[Working data Boundary: Start]
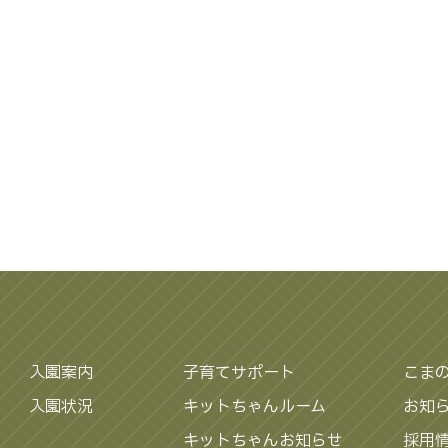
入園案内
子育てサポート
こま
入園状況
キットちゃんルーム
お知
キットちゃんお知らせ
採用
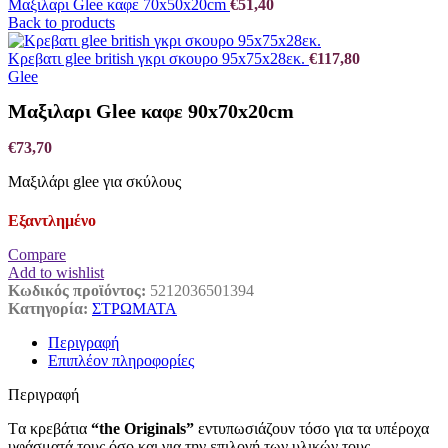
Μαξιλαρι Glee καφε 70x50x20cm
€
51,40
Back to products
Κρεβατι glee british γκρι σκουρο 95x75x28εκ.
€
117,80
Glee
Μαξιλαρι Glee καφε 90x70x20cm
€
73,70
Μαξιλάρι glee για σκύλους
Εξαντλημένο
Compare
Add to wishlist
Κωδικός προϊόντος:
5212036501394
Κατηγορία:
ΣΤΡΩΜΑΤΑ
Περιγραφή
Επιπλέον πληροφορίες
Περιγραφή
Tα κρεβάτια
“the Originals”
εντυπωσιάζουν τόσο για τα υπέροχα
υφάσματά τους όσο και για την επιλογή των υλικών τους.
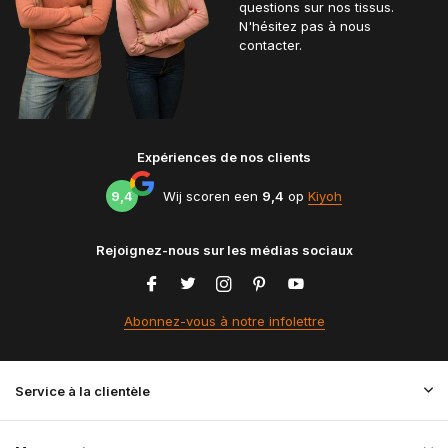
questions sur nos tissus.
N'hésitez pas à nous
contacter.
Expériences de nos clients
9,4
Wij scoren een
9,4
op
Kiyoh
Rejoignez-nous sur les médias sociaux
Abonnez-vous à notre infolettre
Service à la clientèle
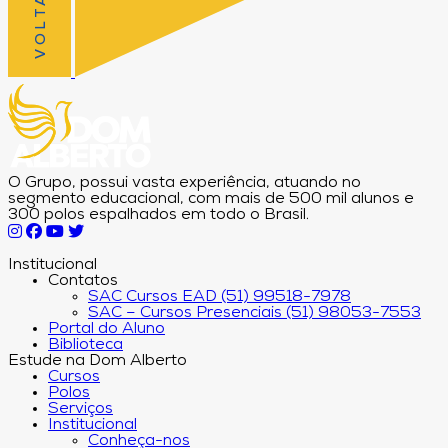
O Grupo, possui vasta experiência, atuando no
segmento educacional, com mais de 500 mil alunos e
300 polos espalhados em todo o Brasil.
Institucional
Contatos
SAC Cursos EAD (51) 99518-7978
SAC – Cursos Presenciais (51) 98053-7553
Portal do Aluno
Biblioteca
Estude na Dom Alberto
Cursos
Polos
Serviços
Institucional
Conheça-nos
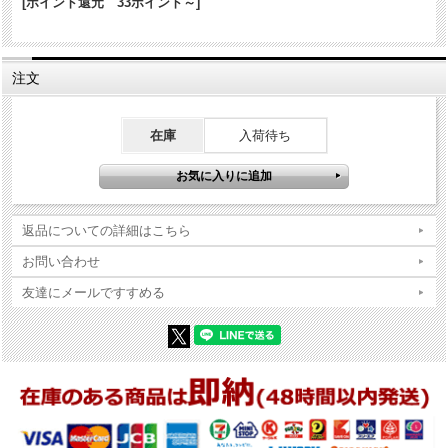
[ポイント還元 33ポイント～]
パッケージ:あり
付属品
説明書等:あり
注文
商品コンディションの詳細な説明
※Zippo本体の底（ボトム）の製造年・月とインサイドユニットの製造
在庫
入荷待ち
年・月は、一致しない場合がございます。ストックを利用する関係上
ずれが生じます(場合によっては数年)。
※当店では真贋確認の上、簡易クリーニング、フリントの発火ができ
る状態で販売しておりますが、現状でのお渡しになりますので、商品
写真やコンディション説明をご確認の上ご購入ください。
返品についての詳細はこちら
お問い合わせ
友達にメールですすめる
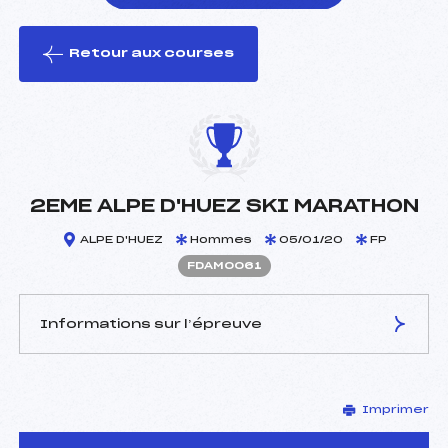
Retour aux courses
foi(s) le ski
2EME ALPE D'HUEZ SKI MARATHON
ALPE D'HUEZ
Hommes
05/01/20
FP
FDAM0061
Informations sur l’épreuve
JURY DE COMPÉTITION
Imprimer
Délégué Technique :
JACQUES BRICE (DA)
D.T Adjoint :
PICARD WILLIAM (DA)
[Working data Boundary: End]
[Working data Boundary: Start]
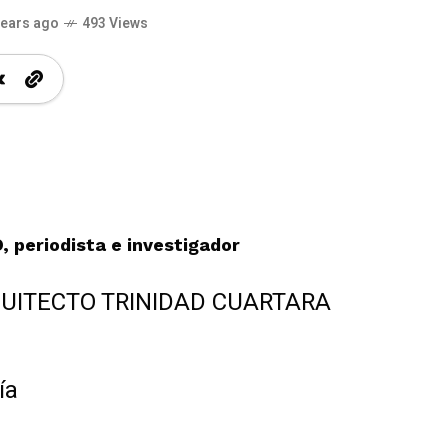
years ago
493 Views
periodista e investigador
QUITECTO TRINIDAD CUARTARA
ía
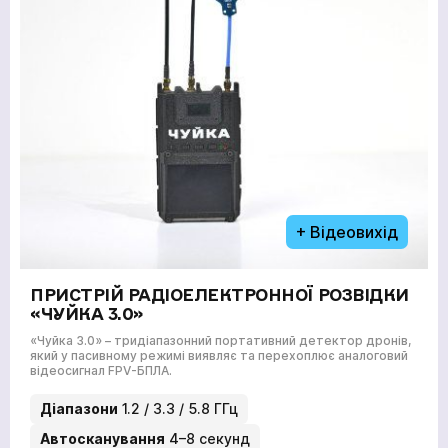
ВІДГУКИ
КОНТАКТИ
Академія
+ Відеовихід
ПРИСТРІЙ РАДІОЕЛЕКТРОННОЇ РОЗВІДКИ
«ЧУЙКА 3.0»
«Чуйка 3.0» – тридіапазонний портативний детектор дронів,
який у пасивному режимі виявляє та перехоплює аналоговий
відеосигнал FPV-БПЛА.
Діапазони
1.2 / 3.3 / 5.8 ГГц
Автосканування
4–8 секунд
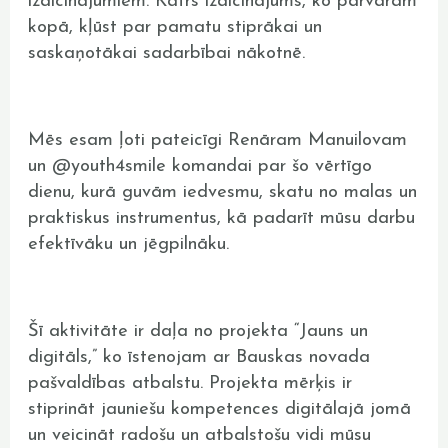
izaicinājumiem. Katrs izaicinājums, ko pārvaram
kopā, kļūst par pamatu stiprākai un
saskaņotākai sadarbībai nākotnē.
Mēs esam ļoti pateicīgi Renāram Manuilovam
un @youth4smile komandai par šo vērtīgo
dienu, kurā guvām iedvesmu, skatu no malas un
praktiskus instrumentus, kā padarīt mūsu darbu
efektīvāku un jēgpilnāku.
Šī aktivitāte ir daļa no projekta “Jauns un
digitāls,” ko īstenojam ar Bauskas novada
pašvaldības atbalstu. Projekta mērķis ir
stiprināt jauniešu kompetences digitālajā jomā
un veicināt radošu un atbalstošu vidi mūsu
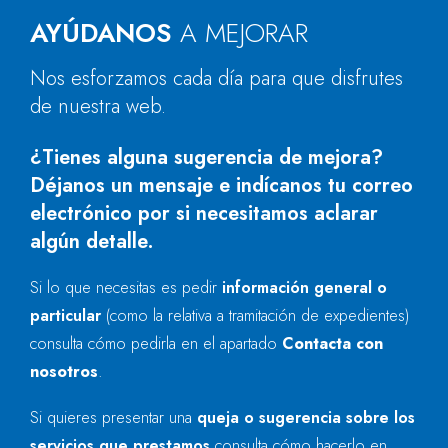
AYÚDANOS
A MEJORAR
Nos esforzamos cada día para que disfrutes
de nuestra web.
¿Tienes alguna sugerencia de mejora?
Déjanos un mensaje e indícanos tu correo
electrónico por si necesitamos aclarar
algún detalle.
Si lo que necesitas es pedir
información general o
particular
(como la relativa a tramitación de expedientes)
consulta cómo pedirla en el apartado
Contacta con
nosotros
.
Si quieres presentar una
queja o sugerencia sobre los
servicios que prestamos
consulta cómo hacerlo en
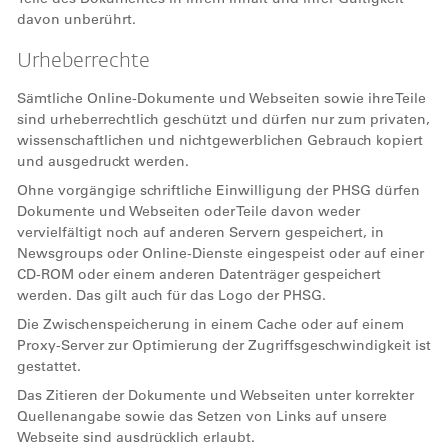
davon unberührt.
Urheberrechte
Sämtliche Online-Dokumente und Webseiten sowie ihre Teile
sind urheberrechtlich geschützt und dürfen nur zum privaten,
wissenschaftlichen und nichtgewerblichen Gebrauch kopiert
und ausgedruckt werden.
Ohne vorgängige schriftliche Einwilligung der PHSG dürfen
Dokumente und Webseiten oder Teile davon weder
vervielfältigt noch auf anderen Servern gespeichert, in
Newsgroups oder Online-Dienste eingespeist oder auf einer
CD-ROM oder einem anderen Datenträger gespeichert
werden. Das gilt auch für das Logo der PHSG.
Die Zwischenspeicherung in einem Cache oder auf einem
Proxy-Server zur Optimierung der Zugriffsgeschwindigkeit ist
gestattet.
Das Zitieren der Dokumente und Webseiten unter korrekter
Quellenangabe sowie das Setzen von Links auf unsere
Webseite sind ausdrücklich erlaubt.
[Working data Boundary: End]
[Working data Boundary: Start]
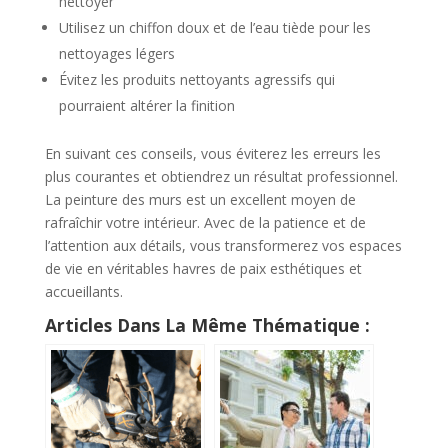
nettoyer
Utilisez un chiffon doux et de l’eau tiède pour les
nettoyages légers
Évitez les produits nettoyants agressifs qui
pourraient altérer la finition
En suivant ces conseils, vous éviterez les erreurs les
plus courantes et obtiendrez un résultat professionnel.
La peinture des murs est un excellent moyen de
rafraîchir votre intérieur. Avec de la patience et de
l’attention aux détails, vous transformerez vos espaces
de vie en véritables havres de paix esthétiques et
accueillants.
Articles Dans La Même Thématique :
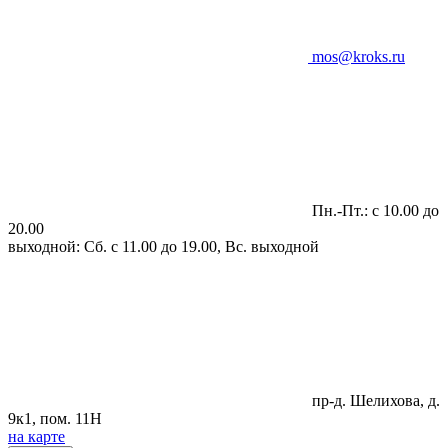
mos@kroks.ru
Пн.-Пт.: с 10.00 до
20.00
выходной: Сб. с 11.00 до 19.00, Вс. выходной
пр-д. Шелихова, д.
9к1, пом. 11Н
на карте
[Working data Boundary: End]
Copy out the lines of the items word for word, starting with the line that contains "izaicinājumiem. Katrs izaicinājums, ko" and ending with the line that contains "un veicināt radošu un atbalstošu vidi mūsu", both included.

izaicinājumiem. Katrs izaicinājums, ko pārvaram
kopā, kļūst par pamatu stiprākai un
saskaņotākai sadarbībai nākotnē.
Mēs esam ļoti pateicīgi Renāram Manuilovam
un @youth4smile komandai par šo vērtīgo
dienu, kurā guvām iedvesmu, skatu no malas un
praktiskus instrumentus, kā padarīt mūsu darbu
efektīvāku un jēgpilnāku.
Šī aktivitāte ir daļa no projekta “Jauns un
digitāls,” ko īstenojam ar Bauskas novada
pašvaldības atbalstu. Projekta mērķis ir
stiprināt jauniešu kompetences digitālajā jomā
un veicināt radošu un atbalstošu vidi mūsu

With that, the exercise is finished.